From tracking the evolution of the Image Capture and Recording APIs I
think you could fairly paraphrase to say that in the context of Image
Stream Processing pipelines:
A - The MediaStream Image Capture API provides a single shot getFrame()
method that is designed to be used within a setTimeout() or
requestAnimationFrame() style event loop and it returns an ImageData
object.
NOTE: See the feedback from the WG members on the list about this event
loop decision[5].
B - The MediaStream Recording API provides a way to setup an event based
callback handler that is called whenever the "ondataavailable" event
fires and it returns a Blob object. The size of the Blob can be
controlled so only one or a few frames could be extracted in a timeslice.
NOTE: Also notice the secondary Blob->Typed Array pipeline that's needed
in this case as described in point 1 here[6].
"Blob is returned to the ondataavailable callback. ArrayBuffer is
created from Blob using FileReader. Typed array A is created from
ArrayBuffer."
So my question is, for web apps that want to do compute intensive Image
Stream Processing (e.g. feature detection, object recognition, gesture
recognition, general computer vision, etc.) what is the recommended
pipeline approach - A or B?
If it's A then there are a few other questions that come up. e.g.
Is this "event loop" model really the most efficient approach? And how
do we deal with timestamps across audio and image streams within video,
etc. so we can deliver real synchronisation[7]. Plus a range of related
questions I've already raised - See the NOTE: in the Technical Issues
section here[8].
If it's B then the question is "Is getFrame() and it's related plumbing
really required within the Image Capture API"? Also since I don't
believe Blob's are Transferable[9] then choosing B has performance
implications for processes that want to shift work off into a Web Worker
too (see comment above about B's secondary pipeline).

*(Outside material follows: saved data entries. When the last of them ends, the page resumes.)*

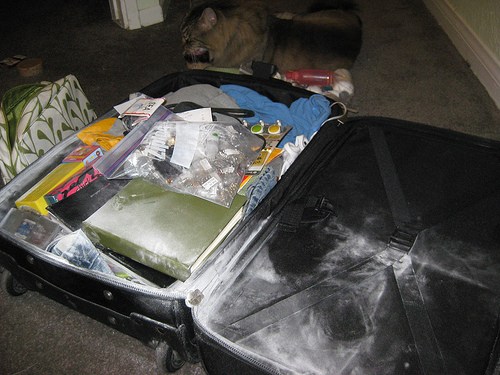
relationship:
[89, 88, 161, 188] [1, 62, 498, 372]
item inside suitcase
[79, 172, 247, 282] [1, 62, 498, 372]
item inside suitcase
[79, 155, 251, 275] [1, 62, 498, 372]
item inside suitcase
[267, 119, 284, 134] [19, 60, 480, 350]
item inside suitcase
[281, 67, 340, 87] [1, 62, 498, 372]
item inside suitcase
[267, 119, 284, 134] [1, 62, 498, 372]
item inside suitcase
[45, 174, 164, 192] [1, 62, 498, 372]
item inside suitcase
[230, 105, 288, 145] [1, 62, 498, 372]
item inside suitcase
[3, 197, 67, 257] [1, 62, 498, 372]
item inside suitcase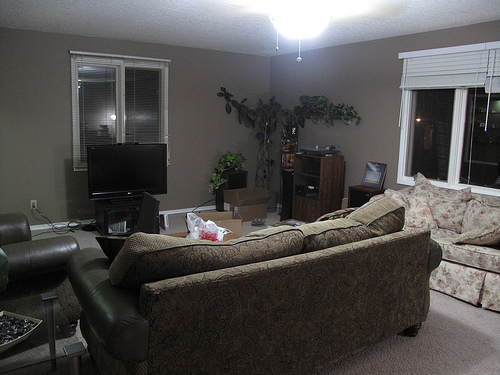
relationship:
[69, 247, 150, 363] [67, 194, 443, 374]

I'm currently working on a js lib to make setup and manipulation of
these types of pipelines as simple and standardised/optimised as
possible. But I'd really like to make sure I'm implementing the best
option.
And I'd also like to be sure that we've really discussed the longer term
impacts of choosing one method over another in terms of performance,
synchronsiation, etc.
Thoughts?
roBman
[1] http://www.w3.org/TR/image-capture/
[2] http://www.w3.org/TR/recording/ (soon)
[3]
https://dvcs.w3.org/hg/dap/raw-file/tip/media-stream-capture/MediaRecorder.html
[4]
https://dvcs.w3.org/hg/dap/raw-file/tip/media-stream-capture/scenarios.html#find-the-ball-assignment-media-processing-and-recording
[5]
http://lists.w3.org/Archives/Public/public-media-capture/2013May/0144.html
[6]
http://lists.w3.org/Archives/Public/public-media-capture/2012Nov/0102.html
[7] https://groups.google.com/d/msg/discuss-webrtc/VhuPHRCrFAM/GfrocO6tDtsJ
[8]
http://lists.w3.org/Archives/Public/public-media-capture/2013Jul/0101.html
[9] https://www.w3.org/Bugs/Public/show_bug.cgi?id=18611
Received on Thursday, 5 September 2013 02:51:09 UTC